* _Prompt_
Below are records with pictures in them. Output exactly the lines from the one with "Panel set 1: EM" through the one with "Panel set 2: First", both included, and leave every picture out; give only those lines.

* _Study material_
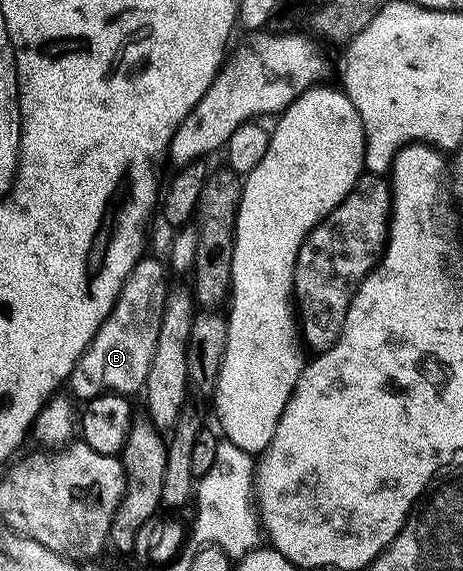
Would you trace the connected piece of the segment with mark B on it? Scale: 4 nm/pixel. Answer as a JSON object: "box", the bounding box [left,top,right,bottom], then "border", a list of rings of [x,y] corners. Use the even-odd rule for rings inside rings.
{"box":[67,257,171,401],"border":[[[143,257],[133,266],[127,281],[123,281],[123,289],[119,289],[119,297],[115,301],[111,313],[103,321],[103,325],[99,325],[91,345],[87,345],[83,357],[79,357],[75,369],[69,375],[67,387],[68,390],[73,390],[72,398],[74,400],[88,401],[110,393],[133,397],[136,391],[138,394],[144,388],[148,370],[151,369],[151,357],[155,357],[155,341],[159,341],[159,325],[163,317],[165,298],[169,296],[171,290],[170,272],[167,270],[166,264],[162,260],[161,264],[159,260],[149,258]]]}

==

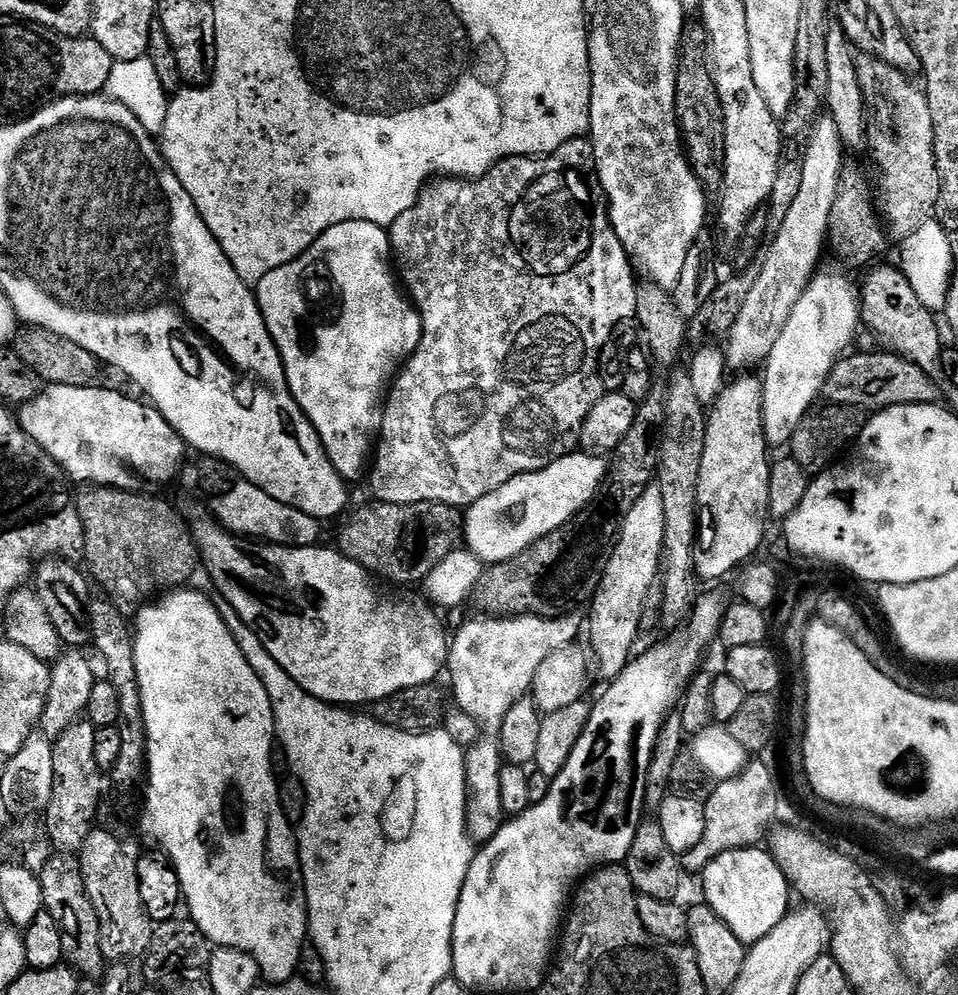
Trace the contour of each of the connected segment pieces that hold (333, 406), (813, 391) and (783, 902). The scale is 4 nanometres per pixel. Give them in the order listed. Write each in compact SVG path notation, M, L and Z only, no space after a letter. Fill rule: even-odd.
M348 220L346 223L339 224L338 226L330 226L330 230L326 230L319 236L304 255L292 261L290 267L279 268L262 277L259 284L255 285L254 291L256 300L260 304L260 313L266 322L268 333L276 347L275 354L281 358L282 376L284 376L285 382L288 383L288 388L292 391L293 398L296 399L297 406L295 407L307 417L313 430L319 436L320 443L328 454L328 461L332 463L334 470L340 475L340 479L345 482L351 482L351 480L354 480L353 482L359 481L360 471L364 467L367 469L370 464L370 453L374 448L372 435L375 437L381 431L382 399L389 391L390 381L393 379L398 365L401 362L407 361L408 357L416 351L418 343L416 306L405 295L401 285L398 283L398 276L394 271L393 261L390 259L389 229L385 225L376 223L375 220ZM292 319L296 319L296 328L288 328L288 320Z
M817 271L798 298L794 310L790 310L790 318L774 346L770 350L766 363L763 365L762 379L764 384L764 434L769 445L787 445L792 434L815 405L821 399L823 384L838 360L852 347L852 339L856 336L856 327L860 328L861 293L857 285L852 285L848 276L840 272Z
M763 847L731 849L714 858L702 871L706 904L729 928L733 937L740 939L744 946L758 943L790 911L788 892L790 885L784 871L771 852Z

---

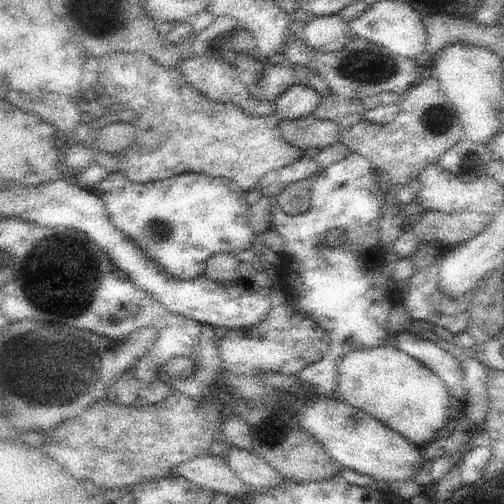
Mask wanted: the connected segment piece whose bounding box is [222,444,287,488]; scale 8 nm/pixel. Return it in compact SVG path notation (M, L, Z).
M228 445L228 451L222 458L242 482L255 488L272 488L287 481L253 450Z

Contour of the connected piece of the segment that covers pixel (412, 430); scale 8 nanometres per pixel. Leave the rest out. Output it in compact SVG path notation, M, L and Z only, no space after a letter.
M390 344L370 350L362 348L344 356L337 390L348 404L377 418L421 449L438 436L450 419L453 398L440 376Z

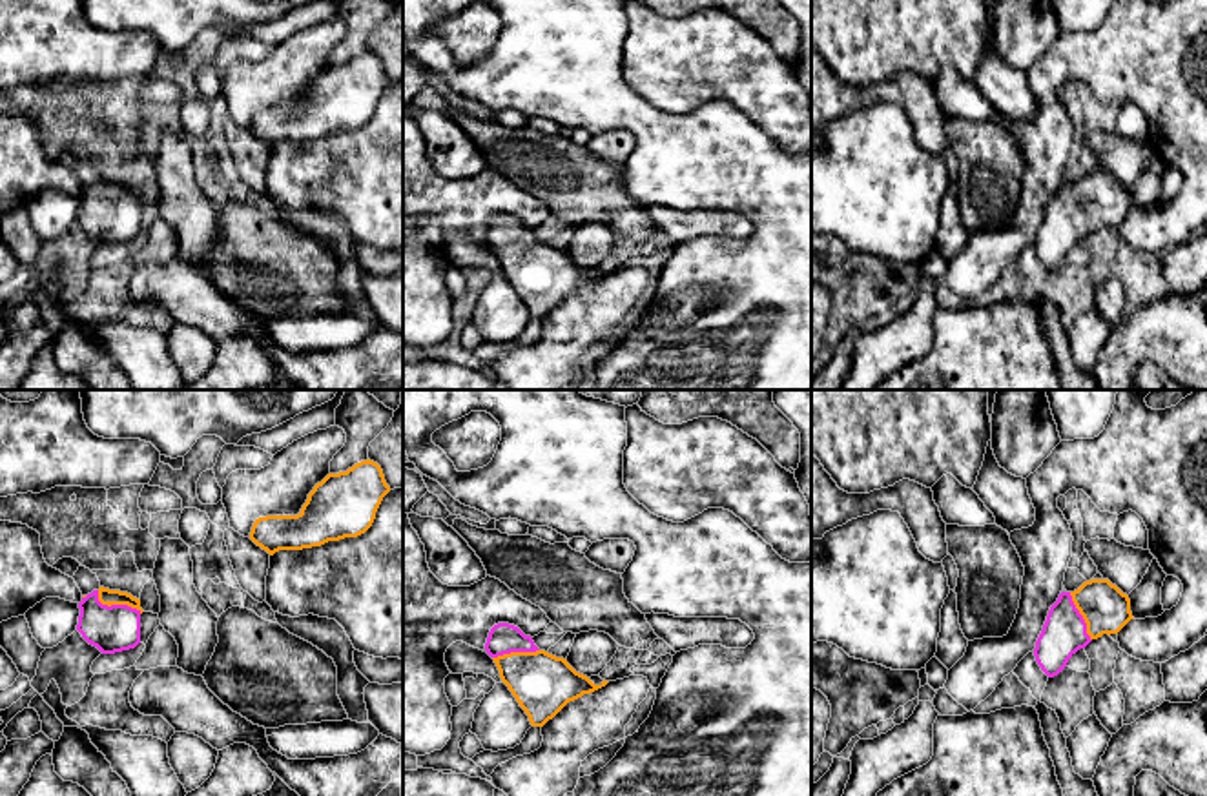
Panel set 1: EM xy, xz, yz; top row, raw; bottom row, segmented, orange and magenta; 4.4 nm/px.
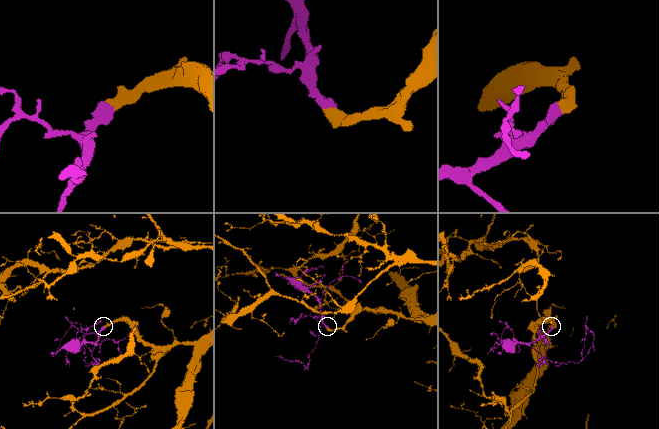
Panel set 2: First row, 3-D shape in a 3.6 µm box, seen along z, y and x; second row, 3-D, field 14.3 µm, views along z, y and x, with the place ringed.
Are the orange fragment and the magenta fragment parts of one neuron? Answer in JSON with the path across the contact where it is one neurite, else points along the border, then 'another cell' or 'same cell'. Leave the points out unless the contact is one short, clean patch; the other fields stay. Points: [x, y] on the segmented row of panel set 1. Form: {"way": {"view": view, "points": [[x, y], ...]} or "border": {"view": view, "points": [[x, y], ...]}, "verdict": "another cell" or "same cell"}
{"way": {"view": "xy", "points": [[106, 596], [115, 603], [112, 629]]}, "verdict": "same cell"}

* _Answer to this task_
Panel set 1: EM xy, xz, yz; top row, raw; bottom row, segmented, orange and magenta; 4.4 nm/px.
Panel set 2: First row, 3-D shape in a 3.6 µm box, seen along z, y and x; second row, 3-D, field 14.3 µm, views along z, y and x, with the place ringed.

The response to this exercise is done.